**BLOC DE TEXTE**
----

20. Ce risque potentiel pour le jeu de la concurrence est pris en compte par l'article 21-III de la loi du 4 août 2008, qui ouvre la possibilité pour le décret validant un accord interprofessionnel conclu dans un secteur déterminé " d'étendre le délai dérogatoire à tous les opérateurs dont l'activité relève des organisations professionnelles signataires de l'accord ".

21. L'extension par décret d'un accord dérogatoire a ainsi pour effet pratique d'appliquer le dispositif de cet accord à la totalité des entreprises relevant des organisations professionnelles signataires, que ces entreprises soient adhérentes ou non à l'une de ces organisations.

22. A titre général, l'Autorité de la concurrence considère donc que l'extension est souhaitable pour toutes les demandes d'accord dérogatoire en matière de délais de paiement.

23. Ce principe posé, plusieurs questions peuvent être soulevées au regard de l'objectif d'assurer la plus grande neutralité possible des accords dérogatoires au regard de la concurrence.

24. En premier lieu, le champ retenu par le décret d'extension devra être traité. Les accords déjà conclus donnent en effet lieu à des demandes d'adhésion de la part d'organisations professionnelles qui n'étaient pas parties aux négociations. Il semble peu conciliable avec le jeu de la concurrence de laisser aux seules organisations signataires de l'accord initial la décision d'accepter ou de refuser ces nouvelles demandes, sans qu'ait lieu un contrôle minimal de la part du pouvoir réglementaire.

25. L'Autorité recommande en ce sens au ministre de préciser le champ d'application de l'extension dans le décret, afin de faciliter l'application et le contrôle des règles en matière de délais de paiement et du pouvoir réglementaire.

26. L'autre question concerne le cas des entreprises présentes sur différents secteurs ou activités, dont une activité, sans constituer l'activité principale, est couverte par un accord dérogatoire existant. Cette situation concerne les cas de figure distincts de la grande distribution généraliste et des industriels multi-activités.

----

**DONNÉES FOURNIES**
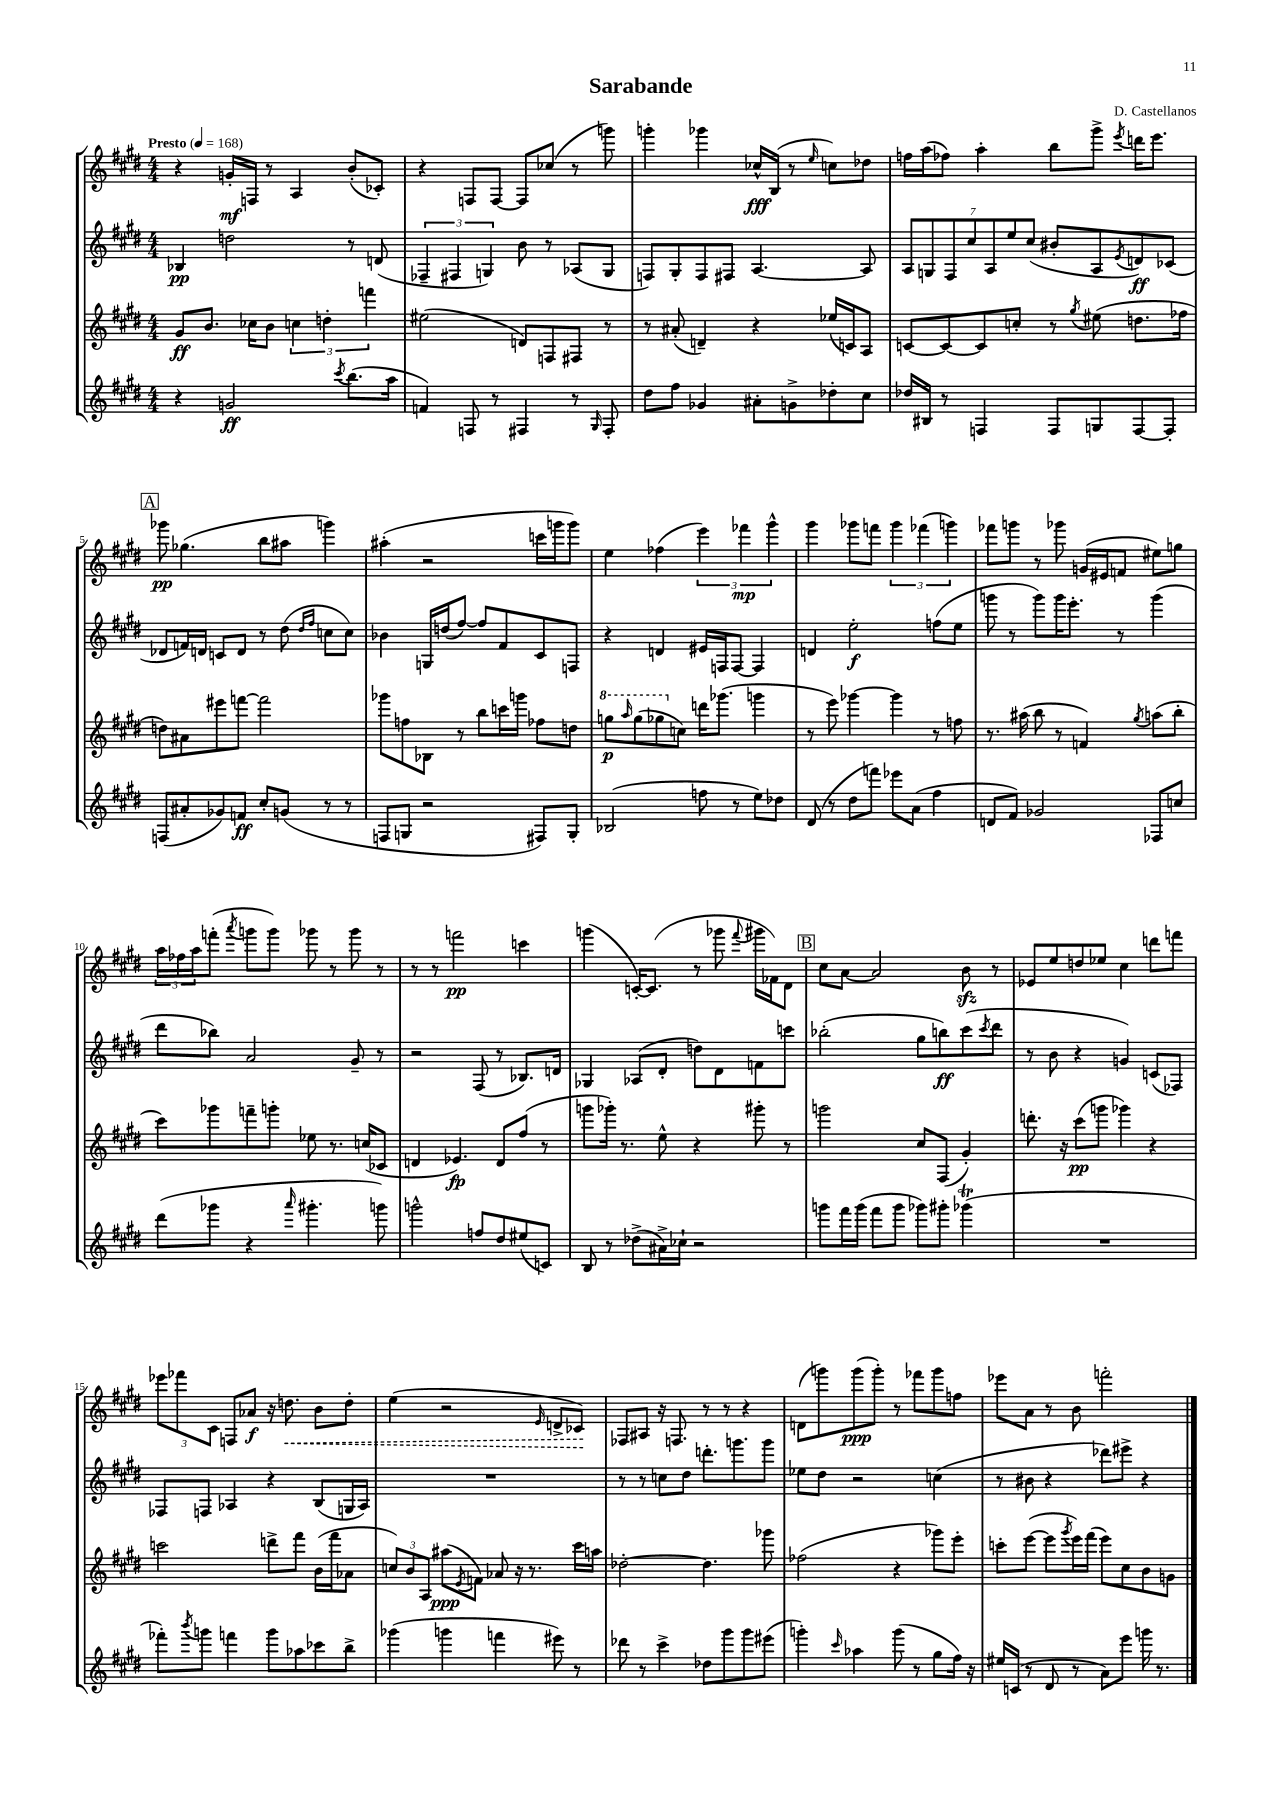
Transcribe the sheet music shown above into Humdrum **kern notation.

----

**CONSIGNE**
Recopiez fidèlement le passage du texte sur les délais de paiement qui va de « 20. Ce risque » jusqu'à « délais de paiement. » inclus.

**RÉPONSE ATTENDUE**
20. Ce risque potentiel pour le jeu de la concurrence est pris en compte par l'article 21-III de la loi du 4 août 2008, qui ouvre la possibilité pour le décret validant un accord interprofessionnel conclu dans un secteur déterminé " d'étendre le délai dérogatoire à tous les opérateurs dont l'activité relève des organisations professionnelles signataires de l'accord ".

21. L'extension par décret d'un accord dérogatoire a ainsi pour effet pratique d'appliquer le dispositif de cet accord à la totalité des entreprises relevant des organisations professionnelles signataires, que ces entreprises soient adhérentes ou non à l'une de ces organisations.

22. A titre général, l'Autorité de la concurrence considère donc que l'extension est souhaitable pour toutes les demandes d'accord dérogatoire en matière de délais de paiement.